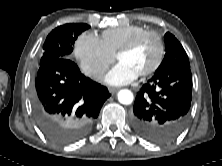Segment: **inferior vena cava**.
I'll return each mask as SVG.
<instances>
[{
	"mask_svg": "<svg viewBox=\"0 0 222 166\" xmlns=\"http://www.w3.org/2000/svg\"><path fill=\"white\" fill-rule=\"evenodd\" d=\"M104 69H101V70H96L92 73V76L96 79H101L103 74H104Z\"/></svg>",
	"mask_w": 222,
	"mask_h": 166,
	"instance_id": "obj_1",
	"label": "inferior vena cava"
}]
</instances>
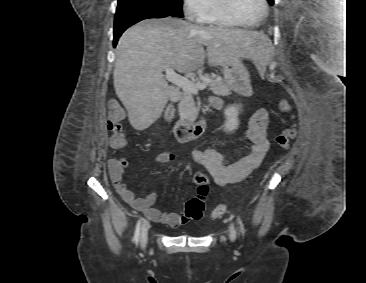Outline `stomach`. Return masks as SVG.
I'll return each mask as SVG.
<instances>
[{
    "label": "stomach",
    "instance_id": "1",
    "mask_svg": "<svg viewBox=\"0 0 366 283\" xmlns=\"http://www.w3.org/2000/svg\"><path fill=\"white\" fill-rule=\"evenodd\" d=\"M225 81L234 91L242 90V74L248 75L240 58L224 62L222 65ZM248 81V80H247Z\"/></svg>",
    "mask_w": 366,
    "mask_h": 283
}]
</instances>
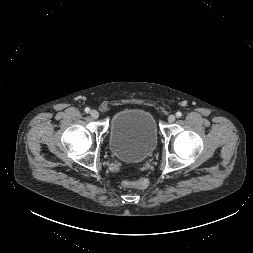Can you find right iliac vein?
I'll list each match as a JSON object with an SVG mask.
<instances>
[{"mask_svg": "<svg viewBox=\"0 0 253 253\" xmlns=\"http://www.w3.org/2000/svg\"><path fill=\"white\" fill-rule=\"evenodd\" d=\"M90 116H91L92 118H94V119H97V118L99 117V113H98V111H96V110H91V111H90Z\"/></svg>", "mask_w": 253, "mask_h": 253, "instance_id": "obj_1", "label": "right iliac vein"}]
</instances>
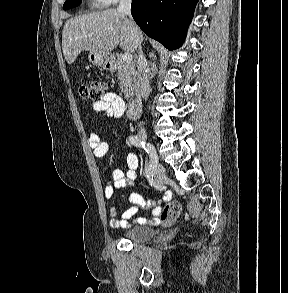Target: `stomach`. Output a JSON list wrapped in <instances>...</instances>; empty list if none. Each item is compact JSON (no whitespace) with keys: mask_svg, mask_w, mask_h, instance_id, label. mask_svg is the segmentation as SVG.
<instances>
[{"mask_svg":"<svg viewBox=\"0 0 288 293\" xmlns=\"http://www.w3.org/2000/svg\"><path fill=\"white\" fill-rule=\"evenodd\" d=\"M89 62L97 67L110 70L112 68V58L110 55H104L97 52H90L88 55Z\"/></svg>","mask_w":288,"mask_h":293,"instance_id":"stomach-1","label":"stomach"}]
</instances>
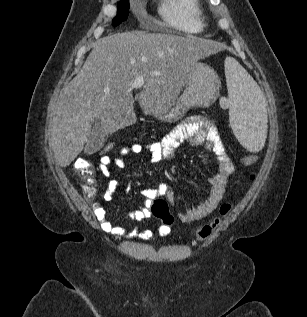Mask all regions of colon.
I'll use <instances>...</instances> for the list:
<instances>
[{"label":"colon","mask_w":307,"mask_h":317,"mask_svg":"<svg viewBox=\"0 0 307 317\" xmlns=\"http://www.w3.org/2000/svg\"><path fill=\"white\" fill-rule=\"evenodd\" d=\"M224 103H226L224 101ZM121 147L114 143H107L101 149V155L118 156L126 148ZM242 164L251 166L257 162V157L253 155L245 156L241 159ZM74 169L76 174L83 180V191L88 199H93L96 194V189L93 181V168L90 162L84 158H79L75 161ZM251 179L255 178L254 174H251ZM232 209V203L225 202L219 207L218 215L214 217L210 222L202 225L196 232V239L198 241L209 238L219 227L222 220L229 214ZM152 214L160 219L163 225L170 227L174 218L169 210L168 203L164 199H155L151 205Z\"/></svg>","instance_id":"1"}]
</instances>
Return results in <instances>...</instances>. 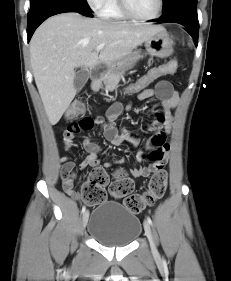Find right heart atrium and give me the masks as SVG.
Here are the masks:
<instances>
[{
	"instance_id": "obj_1",
	"label": "right heart atrium",
	"mask_w": 231,
	"mask_h": 281,
	"mask_svg": "<svg viewBox=\"0 0 231 281\" xmlns=\"http://www.w3.org/2000/svg\"><path fill=\"white\" fill-rule=\"evenodd\" d=\"M88 6L95 12L101 13L109 0H85Z\"/></svg>"
}]
</instances>
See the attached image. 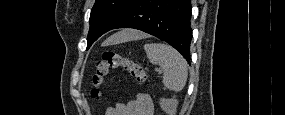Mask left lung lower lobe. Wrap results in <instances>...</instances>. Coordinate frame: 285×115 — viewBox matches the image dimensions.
Instances as JSON below:
<instances>
[{"label": "left lung lower lobe", "mask_w": 285, "mask_h": 115, "mask_svg": "<svg viewBox=\"0 0 285 115\" xmlns=\"http://www.w3.org/2000/svg\"><path fill=\"white\" fill-rule=\"evenodd\" d=\"M191 0H133L109 26L134 28L164 40L190 62ZM107 31V32H108Z\"/></svg>", "instance_id": "0a47b994"}]
</instances>
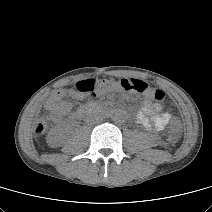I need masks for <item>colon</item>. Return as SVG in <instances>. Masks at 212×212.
Wrapping results in <instances>:
<instances>
[{
	"instance_id": "5ec220e1",
	"label": "colon",
	"mask_w": 212,
	"mask_h": 212,
	"mask_svg": "<svg viewBox=\"0 0 212 212\" xmlns=\"http://www.w3.org/2000/svg\"><path fill=\"white\" fill-rule=\"evenodd\" d=\"M75 87L78 92L85 94L88 97H93L98 93H103L106 91H110L112 93L126 91L143 93L149 95L156 101H161L164 99V92L160 88L143 80L131 78H118L106 81L93 77L77 82ZM46 128L47 121L45 119H40L36 122L34 130L37 135H41L45 132ZM178 129L179 124L175 122L173 126V135L171 136L172 140H175V135Z\"/></svg>"
}]
</instances>
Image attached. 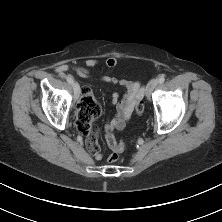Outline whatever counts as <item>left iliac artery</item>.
<instances>
[{
  "label": "left iliac artery",
  "instance_id": "44dca946",
  "mask_svg": "<svg viewBox=\"0 0 222 222\" xmlns=\"http://www.w3.org/2000/svg\"><path fill=\"white\" fill-rule=\"evenodd\" d=\"M165 81V77L164 76H161L158 80L159 83H163Z\"/></svg>",
  "mask_w": 222,
  "mask_h": 222
}]
</instances>
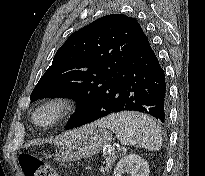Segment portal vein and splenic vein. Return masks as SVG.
I'll return each mask as SVG.
<instances>
[{"label":"portal vein and splenic vein","mask_w":205,"mask_h":176,"mask_svg":"<svg viewBox=\"0 0 205 176\" xmlns=\"http://www.w3.org/2000/svg\"><path fill=\"white\" fill-rule=\"evenodd\" d=\"M109 155H110V156H114V155H115V149H114V148H113V149H110Z\"/></svg>","instance_id":"1"}]
</instances>
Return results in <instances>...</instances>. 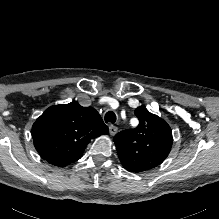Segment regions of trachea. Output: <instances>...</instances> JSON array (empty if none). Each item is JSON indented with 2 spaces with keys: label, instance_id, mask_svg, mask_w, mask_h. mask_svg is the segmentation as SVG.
Wrapping results in <instances>:
<instances>
[{
  "label": "trachea",
  "instance_id": "obj_1",
  "mask_svg": "<svg viewBox=\"0 0 219 219\" xmlns=\"http://www.w3.org/2000/svg\"><path fill=\"white\" fill-rule=\"evenodd\" d=\"M105 122L106 123H112V124H114L115 122H116V115H115V113L114 112H112V111H108L106 114H105Z\"/></svg>",
  "mask_w": 219,
  "mask_h": 219
}]
</instances>
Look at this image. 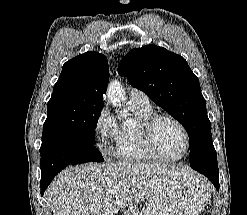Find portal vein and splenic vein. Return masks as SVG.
Segmentation results:
<instances>
[{
  "label": "portal vein and splenic vein",
  "mask_w": 247,
  "mask_h": 215,
  "mask_svg": "<svg viewBox=\"0 0 247 215\" xmlns=\"http://www.w3.org/2000/svg\"><path fill=\"white\" fill-rule=\"evenodd\" d=\"M110 193L114 195V194H116V191L115 190H111Z\"/></svg>",
  "instance_id": "obj_1"
}]
</instances>
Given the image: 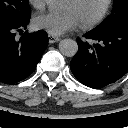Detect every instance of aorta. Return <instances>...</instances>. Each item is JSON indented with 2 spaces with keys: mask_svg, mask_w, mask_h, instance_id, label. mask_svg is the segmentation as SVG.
Segmentation results:
<instances>
[{
  "mask_svg": "<svg viewBox=\"0 0 128 128\" xmlns=\"http://www.w3.org/2000/svg\"><path fill=\"white\" fill-rule=\"evenodd\" d=\"M51 9H60L64 4V0H46ZM60 52L67 57H73L78 51V44L73 39H63L59 43Z\"/></svg>",
  "mask_w": 128,
  "mask_h": 128,
  "instance_id": "obj_1",
  "label": "aorta"
}]
</instances>
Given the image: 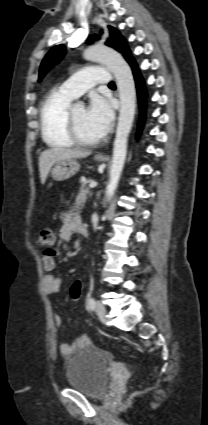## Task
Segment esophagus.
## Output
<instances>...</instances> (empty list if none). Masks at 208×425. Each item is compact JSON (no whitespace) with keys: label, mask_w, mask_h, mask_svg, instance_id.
<instances>
[{"label":"esophagus","mask_w":208,"mask_h":425,"mask_svg":"<svg viewBox=\"0 0 208 425\" xmlns=\"http://www.w3.org/2000/svg\"><path fill=\"white\" fill-rule=\"evenodd\" d=\"M97 156H99V157H104V154L100 153V154H98Z\"/></svg>","instance_id":"esophagus-1"}]
</instances>
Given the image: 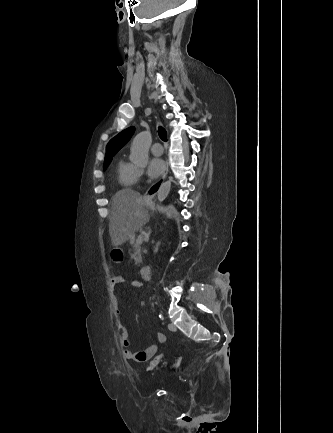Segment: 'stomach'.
<instances>
[{
    "label": "stomach",
    "mask_w": 333,
    "mask_h": 433,
    "mask_svg": "<svg viewBox=\"0 0 333 433\" xmlns=\"http://www.w3.org/2000/svg\"><path fill=\"white\" fill-rule=\"evenodd\" d=\"M151 203H152L151 200L150 201L144 200V205H149ZM168 218L170 220H175L177 218V213L175 211H172V209H169Z\"/></svg>",
    "instance_id": "1"
}]
</instances>
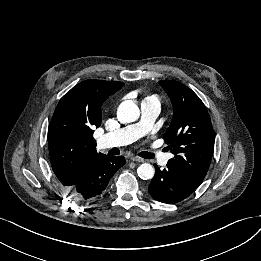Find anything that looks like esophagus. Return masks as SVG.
<instances>
[{
    "label": "esophagus",
    "instance_id": "esophagus-1",
    "mask_svg": "<svg viewBox=\"0 0 261 261\" xmlns=\"http://www.w3.org/2000/svg\"><path fill=\"white\" fill-rule=\"evenodd\" d=\"M130 159H131L132 161H136V162H145L144 159H142V158H140V157H138V156H131Z\"/></svg>",
    "mask_w": 261,
    "mask_h": 261
}]
</instances>
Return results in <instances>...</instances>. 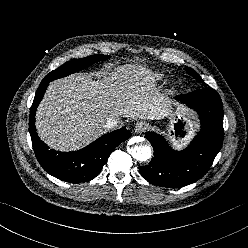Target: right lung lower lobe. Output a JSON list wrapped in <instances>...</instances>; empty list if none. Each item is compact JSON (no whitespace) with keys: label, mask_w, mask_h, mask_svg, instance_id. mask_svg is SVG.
Returning a JSON list of instances; mask_svg holds the SVG:
<instances>
[{"label":"right lung lower lobe","mask_w":248,"mask_h":248,"mask_svg":"<svg viewBox=\"0 0 248 248\" xmlns=\"http://www.w3.org/2000/svg\"><path fill=\"white\" fill-rule=\"evenodd\" d=\"M50 80L43 79L30 110L29 132L32 145L42 168L50 175L71 183H81L95 178L111 152L131 137L125 127L101 136L85 148L74 152L50 150L38 137L35 128V112Z\"/></svg>","instance_id":"1"}]
</instances>
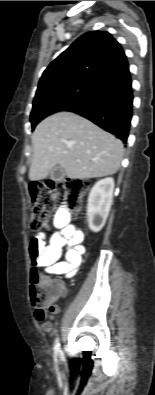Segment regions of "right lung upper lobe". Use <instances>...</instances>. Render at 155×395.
<instances>
[{
  "label": "right lung upper lobe",
  "instance_id": "1",
  "mask_svg": "<svg viewBox=\"0 0 155 395\" xmlns=\"http://www.w3.org/2000/svg\"><path fill=\"white\" fill-rule=\"evenodd\" d=\"M128 69L129 64L121 44L109 32H87L46 68L37 92L75 80L101 83L109 75Z\"/></svg>",
  "mask_w": 155,
  "mask_h": 395
}]
</instances>
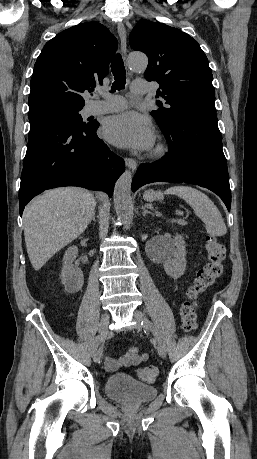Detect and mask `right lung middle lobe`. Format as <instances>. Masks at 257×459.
Masks as SVG:
<instances>
[{
    "mask_svg": "<svg viewBox=\"0 0 257 459\" xmlns=\"http://www.w3.org/2000/svg\"><path fill=\"white\" fill-rule=\"evenodd\" d=\"M83 107H56L29 113V120L42 118L52 119L68 125L83 127L89 123L82 120L80 112Z\"/></svg>",
    "mask_w": 257,
    "mask_h": 459,
    "instance_id": "right-lung-middle-lobe-1",
    "label": "right lung middle lobe"
}]
</instances>
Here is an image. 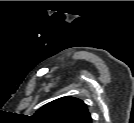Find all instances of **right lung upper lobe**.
<instances>
[{
	"mask_svg": "<svg viewBox=\"0 0 134 123\" xmlns=\"http://www.w3.org/2000/svg\"><path fill=\"white\" fill-rule=\"evenodd\" d=\"M31 120L36 123H92L86 104L70 96L47 103Z\"/></svg>",
	"mask_w": 134,
	"mask_h": 123,
	"instance_id": "cb5924a9",
	"label": "right lung upper lobe"
}]
</instances>
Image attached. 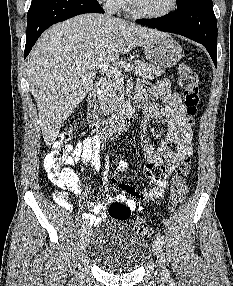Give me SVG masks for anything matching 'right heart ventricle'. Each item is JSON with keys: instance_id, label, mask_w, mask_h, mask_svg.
§
Please copy, line for line and unchanged, the part of the entries above that opens with the line containing "Detect and mask" and closes with the line containing "107H56L29 113V120L42 118L52", both lines included. Leave the pictures out of your answer.

Result for this exercise —
Detect and mask `right lung middle lobe`. Format as <instances>. Masks at 257×459.
Masks as SVG:
<instances>
[{
    "mask_svg": "<svg viewBox=\"0 0 257 459\" xmlns=\"http://www.w3.org/2000/svg\"><path fill=\"white\" fill-rule=\"evenodd\" d=\"M83 107H56L29 113V120L42 118L52 119L68 125L83 127L89 123L82 120L80 112Z\"/></svg>",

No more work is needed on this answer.